§ Problem description:
Copy the items below without any change, from the line with "#TOTAL_CLASSES, #IMPACTED_CLASSES, TIME(S), #VIOLATIONS" to the line with "At 2015, list", both included.

+++

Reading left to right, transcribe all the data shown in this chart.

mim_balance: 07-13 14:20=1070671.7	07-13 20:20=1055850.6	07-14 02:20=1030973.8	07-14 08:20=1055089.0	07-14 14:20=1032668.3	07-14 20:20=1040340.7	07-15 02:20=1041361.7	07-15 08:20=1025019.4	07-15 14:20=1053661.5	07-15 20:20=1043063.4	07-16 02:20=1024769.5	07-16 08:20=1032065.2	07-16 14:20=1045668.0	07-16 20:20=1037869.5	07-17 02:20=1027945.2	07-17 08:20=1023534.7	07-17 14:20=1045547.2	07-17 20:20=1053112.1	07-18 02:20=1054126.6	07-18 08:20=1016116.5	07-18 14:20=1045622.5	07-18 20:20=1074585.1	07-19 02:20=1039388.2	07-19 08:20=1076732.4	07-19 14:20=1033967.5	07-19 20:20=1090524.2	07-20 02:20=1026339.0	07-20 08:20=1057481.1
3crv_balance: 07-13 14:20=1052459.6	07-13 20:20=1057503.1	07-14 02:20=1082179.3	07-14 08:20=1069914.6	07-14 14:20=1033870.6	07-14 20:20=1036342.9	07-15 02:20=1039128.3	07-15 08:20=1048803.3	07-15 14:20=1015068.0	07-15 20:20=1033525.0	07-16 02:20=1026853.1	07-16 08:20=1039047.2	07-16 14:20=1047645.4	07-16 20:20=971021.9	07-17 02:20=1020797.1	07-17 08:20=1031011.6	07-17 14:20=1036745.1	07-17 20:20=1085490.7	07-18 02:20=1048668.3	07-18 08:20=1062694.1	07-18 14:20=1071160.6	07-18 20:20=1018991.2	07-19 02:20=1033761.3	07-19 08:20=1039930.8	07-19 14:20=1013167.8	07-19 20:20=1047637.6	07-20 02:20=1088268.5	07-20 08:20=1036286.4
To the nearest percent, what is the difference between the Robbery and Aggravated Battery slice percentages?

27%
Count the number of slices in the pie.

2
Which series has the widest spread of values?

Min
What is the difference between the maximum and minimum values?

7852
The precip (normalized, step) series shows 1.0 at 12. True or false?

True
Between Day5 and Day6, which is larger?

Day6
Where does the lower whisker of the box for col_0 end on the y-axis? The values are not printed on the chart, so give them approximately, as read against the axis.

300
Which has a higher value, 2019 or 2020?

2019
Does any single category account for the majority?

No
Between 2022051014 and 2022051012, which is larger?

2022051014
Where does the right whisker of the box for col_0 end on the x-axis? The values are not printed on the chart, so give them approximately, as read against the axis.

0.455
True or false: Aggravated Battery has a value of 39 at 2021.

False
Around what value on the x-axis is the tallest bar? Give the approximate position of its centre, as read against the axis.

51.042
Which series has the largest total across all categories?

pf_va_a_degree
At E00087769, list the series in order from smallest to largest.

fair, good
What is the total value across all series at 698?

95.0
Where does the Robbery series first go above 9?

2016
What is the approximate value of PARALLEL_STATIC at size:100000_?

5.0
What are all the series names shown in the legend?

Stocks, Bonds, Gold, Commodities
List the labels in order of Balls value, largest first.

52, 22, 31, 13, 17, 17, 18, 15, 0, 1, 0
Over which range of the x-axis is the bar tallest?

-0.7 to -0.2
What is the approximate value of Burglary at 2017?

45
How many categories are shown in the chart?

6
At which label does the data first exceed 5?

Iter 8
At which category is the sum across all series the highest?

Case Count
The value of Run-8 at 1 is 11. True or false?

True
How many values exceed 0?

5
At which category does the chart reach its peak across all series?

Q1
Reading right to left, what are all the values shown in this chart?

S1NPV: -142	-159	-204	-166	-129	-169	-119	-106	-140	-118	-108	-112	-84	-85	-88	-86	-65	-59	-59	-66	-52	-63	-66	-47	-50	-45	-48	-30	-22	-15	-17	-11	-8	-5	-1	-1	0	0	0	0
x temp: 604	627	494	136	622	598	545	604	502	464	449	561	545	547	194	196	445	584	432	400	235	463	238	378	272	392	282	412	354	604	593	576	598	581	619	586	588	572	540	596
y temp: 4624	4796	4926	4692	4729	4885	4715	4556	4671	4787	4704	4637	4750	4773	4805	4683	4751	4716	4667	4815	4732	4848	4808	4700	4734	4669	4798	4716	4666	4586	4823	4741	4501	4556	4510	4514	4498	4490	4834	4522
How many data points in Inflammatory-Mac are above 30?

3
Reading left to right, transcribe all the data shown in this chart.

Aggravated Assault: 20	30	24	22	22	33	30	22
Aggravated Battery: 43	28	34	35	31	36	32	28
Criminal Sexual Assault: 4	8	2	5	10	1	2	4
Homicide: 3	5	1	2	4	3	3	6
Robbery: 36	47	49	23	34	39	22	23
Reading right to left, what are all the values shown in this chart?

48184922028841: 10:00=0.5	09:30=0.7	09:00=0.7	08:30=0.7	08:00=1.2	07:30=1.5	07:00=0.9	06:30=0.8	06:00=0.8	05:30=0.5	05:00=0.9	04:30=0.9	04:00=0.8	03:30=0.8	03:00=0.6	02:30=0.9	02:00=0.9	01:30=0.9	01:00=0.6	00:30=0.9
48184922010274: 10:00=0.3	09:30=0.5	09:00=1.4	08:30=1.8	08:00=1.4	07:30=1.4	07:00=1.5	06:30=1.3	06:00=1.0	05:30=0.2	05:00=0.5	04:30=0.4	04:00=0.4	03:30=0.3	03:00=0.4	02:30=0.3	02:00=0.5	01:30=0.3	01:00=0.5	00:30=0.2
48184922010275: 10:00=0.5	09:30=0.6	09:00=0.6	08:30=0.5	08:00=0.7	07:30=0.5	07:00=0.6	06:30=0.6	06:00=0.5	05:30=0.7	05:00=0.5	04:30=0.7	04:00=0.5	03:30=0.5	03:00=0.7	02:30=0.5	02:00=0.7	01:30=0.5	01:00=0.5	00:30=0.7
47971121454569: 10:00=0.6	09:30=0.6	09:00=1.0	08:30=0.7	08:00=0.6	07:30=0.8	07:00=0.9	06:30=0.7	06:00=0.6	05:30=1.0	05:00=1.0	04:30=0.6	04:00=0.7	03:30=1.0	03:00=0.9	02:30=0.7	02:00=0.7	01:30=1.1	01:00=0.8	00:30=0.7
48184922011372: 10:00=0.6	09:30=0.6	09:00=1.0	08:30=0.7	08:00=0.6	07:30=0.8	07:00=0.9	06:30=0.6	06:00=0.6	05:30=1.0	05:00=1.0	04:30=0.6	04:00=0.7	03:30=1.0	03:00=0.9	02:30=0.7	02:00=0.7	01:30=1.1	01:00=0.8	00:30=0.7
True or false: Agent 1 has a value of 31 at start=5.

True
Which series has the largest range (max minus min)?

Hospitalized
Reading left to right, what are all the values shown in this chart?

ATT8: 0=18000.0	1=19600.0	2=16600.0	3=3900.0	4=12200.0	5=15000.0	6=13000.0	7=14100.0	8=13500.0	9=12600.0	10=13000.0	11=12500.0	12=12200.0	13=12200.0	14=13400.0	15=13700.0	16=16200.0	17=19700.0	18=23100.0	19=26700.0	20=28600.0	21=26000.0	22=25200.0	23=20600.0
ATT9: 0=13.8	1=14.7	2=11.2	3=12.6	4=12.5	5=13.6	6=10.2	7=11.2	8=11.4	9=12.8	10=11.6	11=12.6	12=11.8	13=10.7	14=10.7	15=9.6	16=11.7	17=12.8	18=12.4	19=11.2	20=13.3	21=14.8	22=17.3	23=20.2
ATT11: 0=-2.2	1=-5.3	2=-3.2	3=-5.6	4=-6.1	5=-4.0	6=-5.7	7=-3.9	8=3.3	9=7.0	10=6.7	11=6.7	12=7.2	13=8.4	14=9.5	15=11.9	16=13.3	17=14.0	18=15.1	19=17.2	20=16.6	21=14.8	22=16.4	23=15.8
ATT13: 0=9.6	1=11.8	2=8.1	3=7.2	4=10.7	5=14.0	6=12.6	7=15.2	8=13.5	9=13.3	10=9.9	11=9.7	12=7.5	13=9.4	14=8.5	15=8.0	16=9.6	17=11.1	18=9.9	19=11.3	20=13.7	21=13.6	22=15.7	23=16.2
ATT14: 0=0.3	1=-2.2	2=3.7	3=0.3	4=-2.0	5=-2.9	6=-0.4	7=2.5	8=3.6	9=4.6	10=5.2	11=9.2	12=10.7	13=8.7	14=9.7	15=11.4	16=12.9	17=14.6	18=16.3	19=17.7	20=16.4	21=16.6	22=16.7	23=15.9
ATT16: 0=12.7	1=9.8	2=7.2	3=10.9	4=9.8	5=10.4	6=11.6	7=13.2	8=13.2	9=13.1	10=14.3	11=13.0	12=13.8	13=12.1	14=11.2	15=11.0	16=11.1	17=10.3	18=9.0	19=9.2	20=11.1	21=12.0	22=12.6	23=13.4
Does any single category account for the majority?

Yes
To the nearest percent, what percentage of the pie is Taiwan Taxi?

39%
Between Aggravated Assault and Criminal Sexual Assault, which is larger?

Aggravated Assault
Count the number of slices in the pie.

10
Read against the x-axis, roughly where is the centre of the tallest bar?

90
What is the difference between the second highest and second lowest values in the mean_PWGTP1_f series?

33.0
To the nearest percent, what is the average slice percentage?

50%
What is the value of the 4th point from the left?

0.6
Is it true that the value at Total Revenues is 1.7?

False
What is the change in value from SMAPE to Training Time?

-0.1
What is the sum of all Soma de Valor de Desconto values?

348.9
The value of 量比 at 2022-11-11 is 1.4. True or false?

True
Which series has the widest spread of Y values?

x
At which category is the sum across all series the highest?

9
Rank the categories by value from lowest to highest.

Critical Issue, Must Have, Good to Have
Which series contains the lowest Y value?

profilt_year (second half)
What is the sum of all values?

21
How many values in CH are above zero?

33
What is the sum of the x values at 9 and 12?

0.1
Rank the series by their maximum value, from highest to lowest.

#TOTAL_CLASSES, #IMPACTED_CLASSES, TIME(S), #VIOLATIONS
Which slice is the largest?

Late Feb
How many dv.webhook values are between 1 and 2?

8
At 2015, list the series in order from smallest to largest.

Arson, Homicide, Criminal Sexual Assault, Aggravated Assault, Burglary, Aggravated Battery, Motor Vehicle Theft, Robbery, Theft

+++

§ Expected answer:
#TOTAL_CLASSES, #IMPACTED_CLASSES, TIME(S), #VIOLATIONS
Which slice is the largest?

Late Feb
How many dv.webhook values are between 1 and 2?

8
At 2015, list the series in order from smallest to largest.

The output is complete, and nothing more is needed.